Using human input can be valuable for reinforcement learning. Imagine the difference between having to learn something yourself, and having a mentor hold your hand while showing you how a task is performed.
In the real world humans are able to generalize their knowledge: if I die by walking into an enemy from the left, I probably also die if I walk into him from the right. Even better: if hitting an enemy is bad if I’m a big Mario, it’s probably also bad if I hit him as a small or Fire Mario.Unfortunately, this is not something reinforcement learning is good at.
Normally, when encountering a new situation, reinforcement learning takes a random action. In the case of Mario, where there are many states, it is easy to get into a “new” situation. It can take a long time to AND encounter all situations, AND take the “correct” action in this situation.
This is where human knowledge can come in. Human players are able to learn fast, and thus “guide” Mario through a series of correct actions. Mario still teaches himself, calculating if an action was really good. But: by visiting the correct states and performing the correct actions he learns faster.

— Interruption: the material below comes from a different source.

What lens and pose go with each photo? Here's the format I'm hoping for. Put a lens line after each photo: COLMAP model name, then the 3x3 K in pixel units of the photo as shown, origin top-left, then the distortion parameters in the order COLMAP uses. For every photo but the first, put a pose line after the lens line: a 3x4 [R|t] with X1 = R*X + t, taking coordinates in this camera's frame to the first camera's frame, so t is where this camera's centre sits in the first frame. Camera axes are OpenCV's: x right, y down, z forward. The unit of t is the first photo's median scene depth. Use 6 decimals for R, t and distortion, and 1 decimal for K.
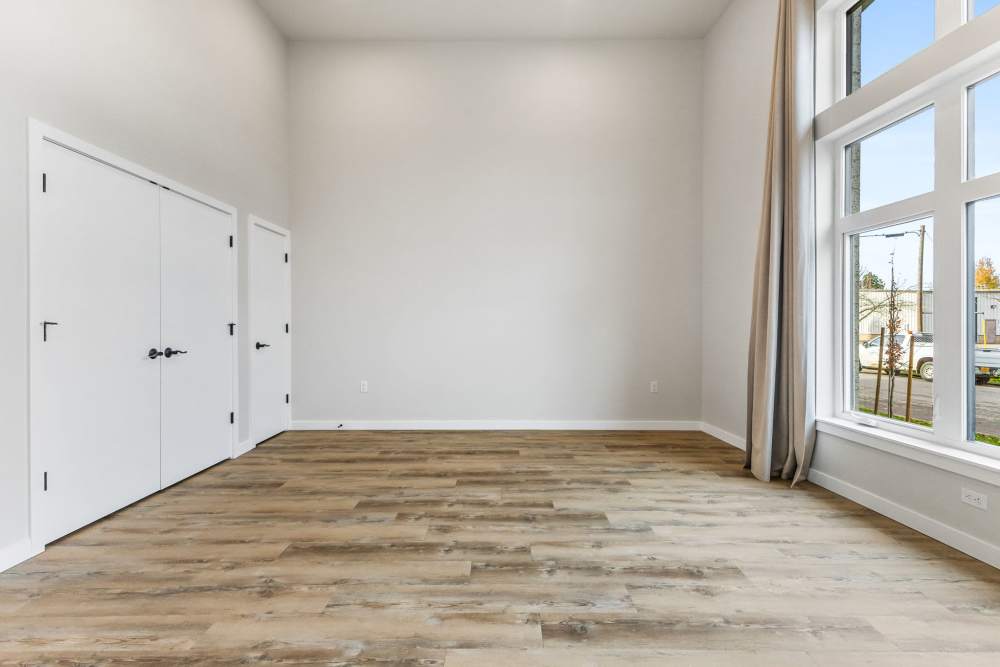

At the BNAIC 2014 I set up a demonstration to demonstrate this principle. The Mario AI benchmark is a clone of the classic game Super Mario Bros. The gameplay consists of moving Mario through the level while jumping (and possibly throwing fireballs). The main goal of the game is to reach the end of the level while gathering as much points as possible. The game asks the player to give instructions to Mario (walk left, walk right, jump, fire) in each frame, and displays the result of the action to the user each resulting frame.
The demonstration uses the Mario AI framework and a phone application that all interested visitors could download. This allowed a great amount of people to give instructions to Mario at the moment they believe it is necessary to give instructions. On a screen the game was visible to all by-standing participants.